The problem — Repeat the records below exactly from the line containing "Figure 6. Impact" to the line containing "TABLE 1: Exploratory", taking in both of those lines. Drop the pictures.

Exercise inputs —
= = = =
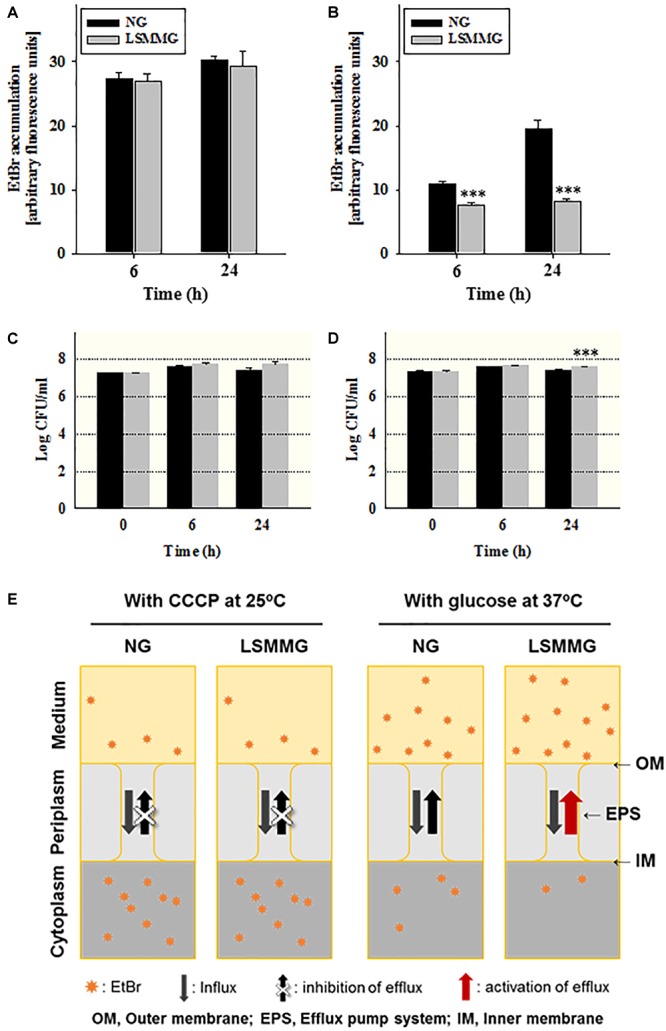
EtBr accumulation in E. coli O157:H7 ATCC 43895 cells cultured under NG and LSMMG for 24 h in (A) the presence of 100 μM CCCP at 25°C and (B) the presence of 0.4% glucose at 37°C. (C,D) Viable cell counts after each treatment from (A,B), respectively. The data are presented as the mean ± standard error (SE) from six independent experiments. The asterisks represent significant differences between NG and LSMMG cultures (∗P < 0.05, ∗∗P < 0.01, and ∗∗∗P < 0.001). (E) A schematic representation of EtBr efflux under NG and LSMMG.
= = = =
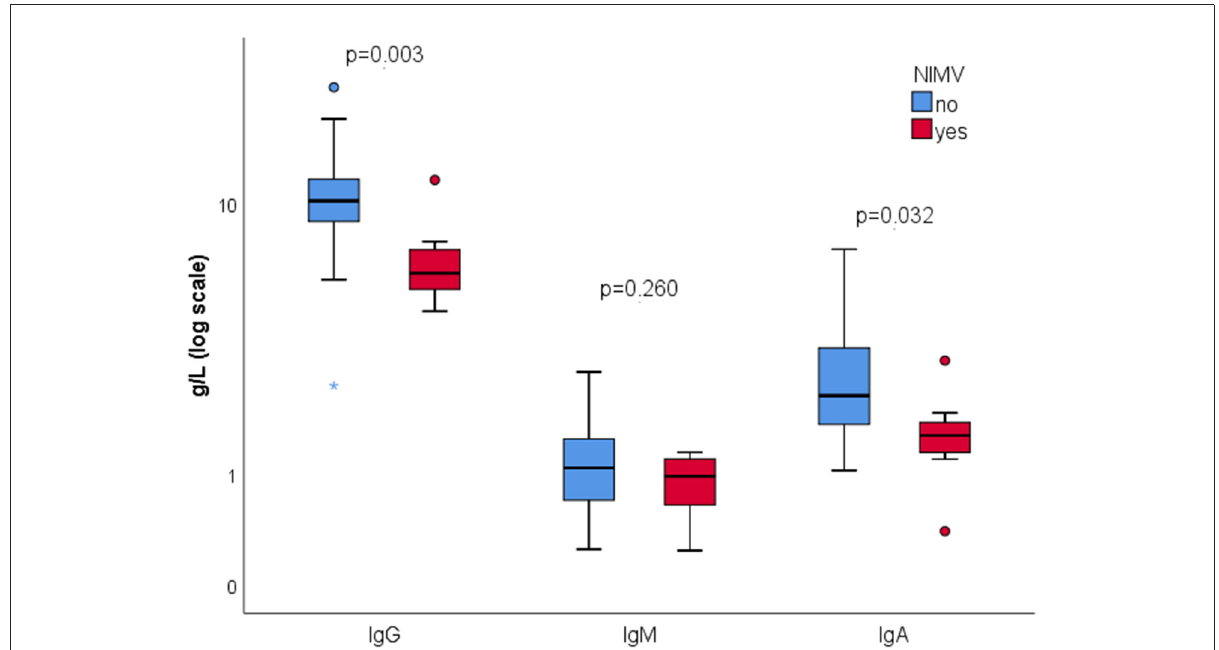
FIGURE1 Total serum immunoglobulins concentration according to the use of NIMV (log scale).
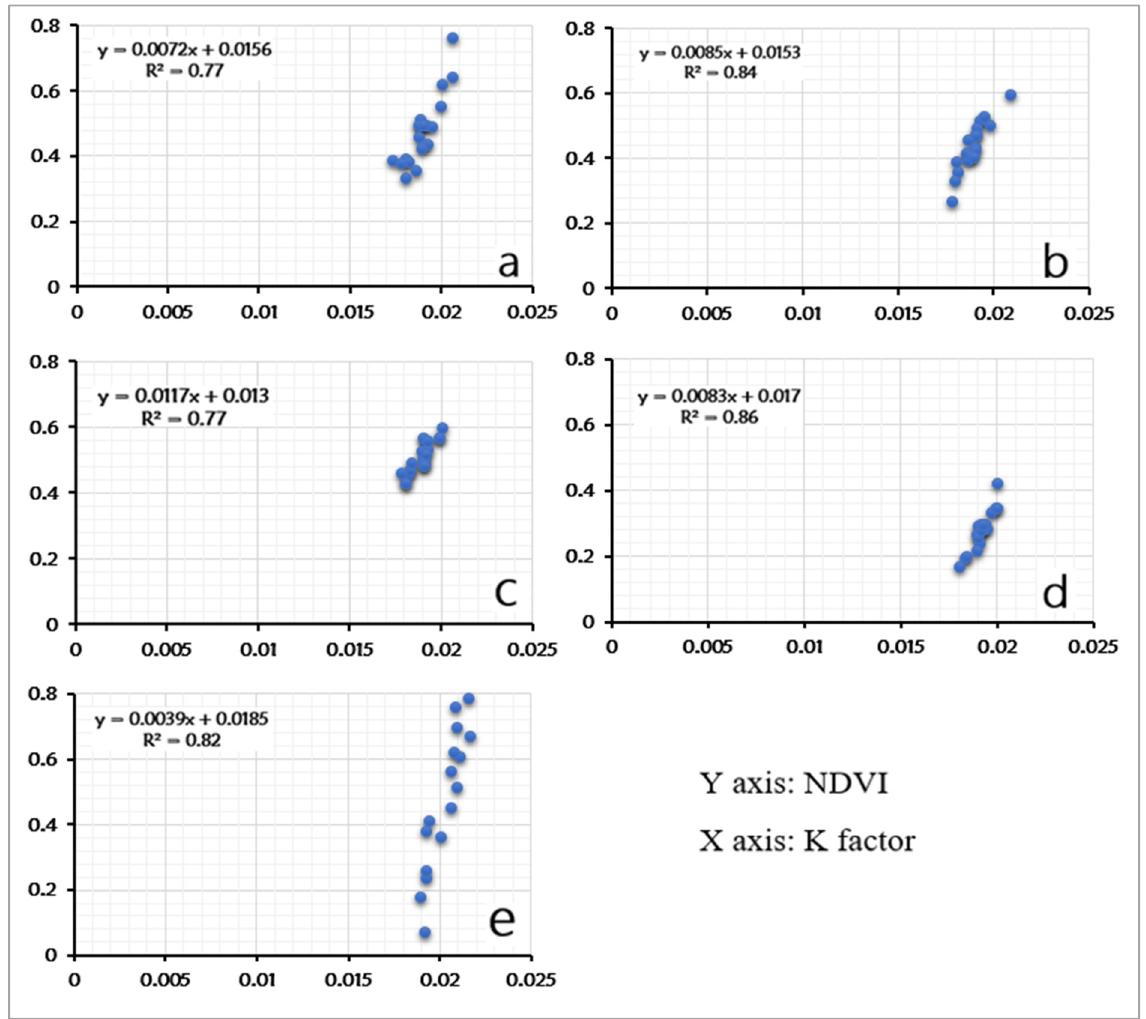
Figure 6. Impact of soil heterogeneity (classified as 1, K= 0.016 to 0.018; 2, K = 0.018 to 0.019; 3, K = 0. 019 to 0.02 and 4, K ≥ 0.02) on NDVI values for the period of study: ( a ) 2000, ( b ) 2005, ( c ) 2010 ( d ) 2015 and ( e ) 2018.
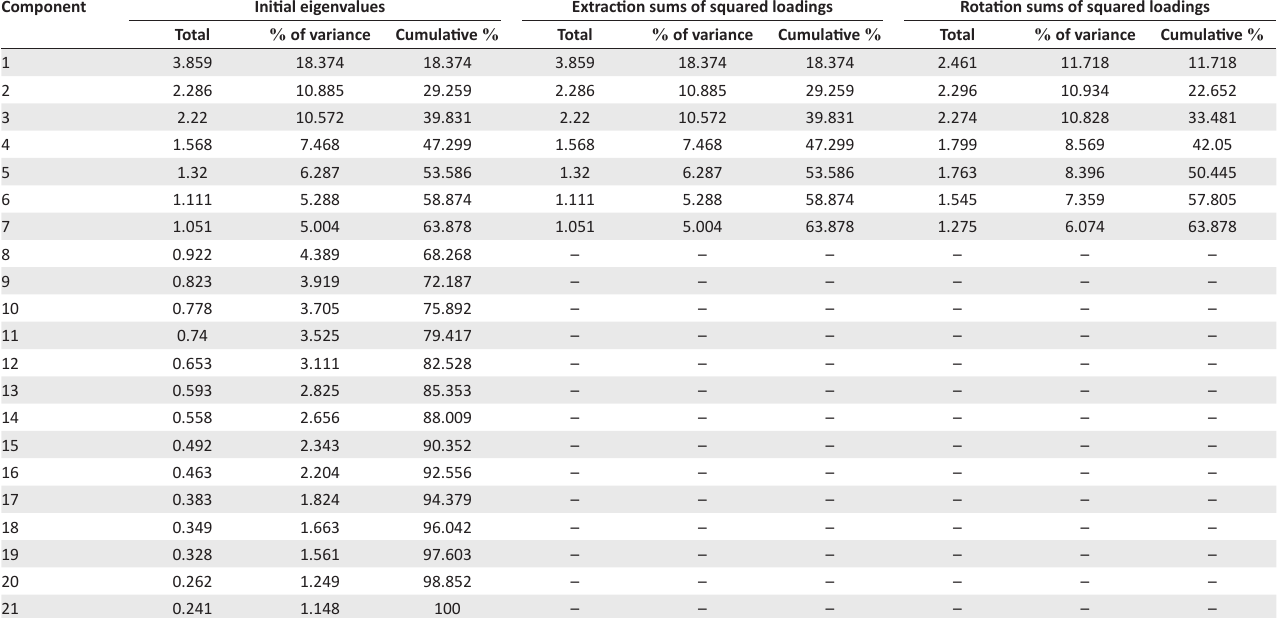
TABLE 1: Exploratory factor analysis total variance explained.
= = = =
Written response —
Figure 6. Impact of soil heterogeneity (classified as 1, K= 0.016 to 0.018; 2, K = 0.018 to 0.019; 3, K = 0. 019 to 0.02 and 4, K ≥ 0.02) on NDVI values for the period of study: ( a ) 2000, ( b ) 2005, ( c ) 2010 ( d ) 2015 and ( e ) 2018.
TABLE 1: Exploratory factor analysis total variance explained.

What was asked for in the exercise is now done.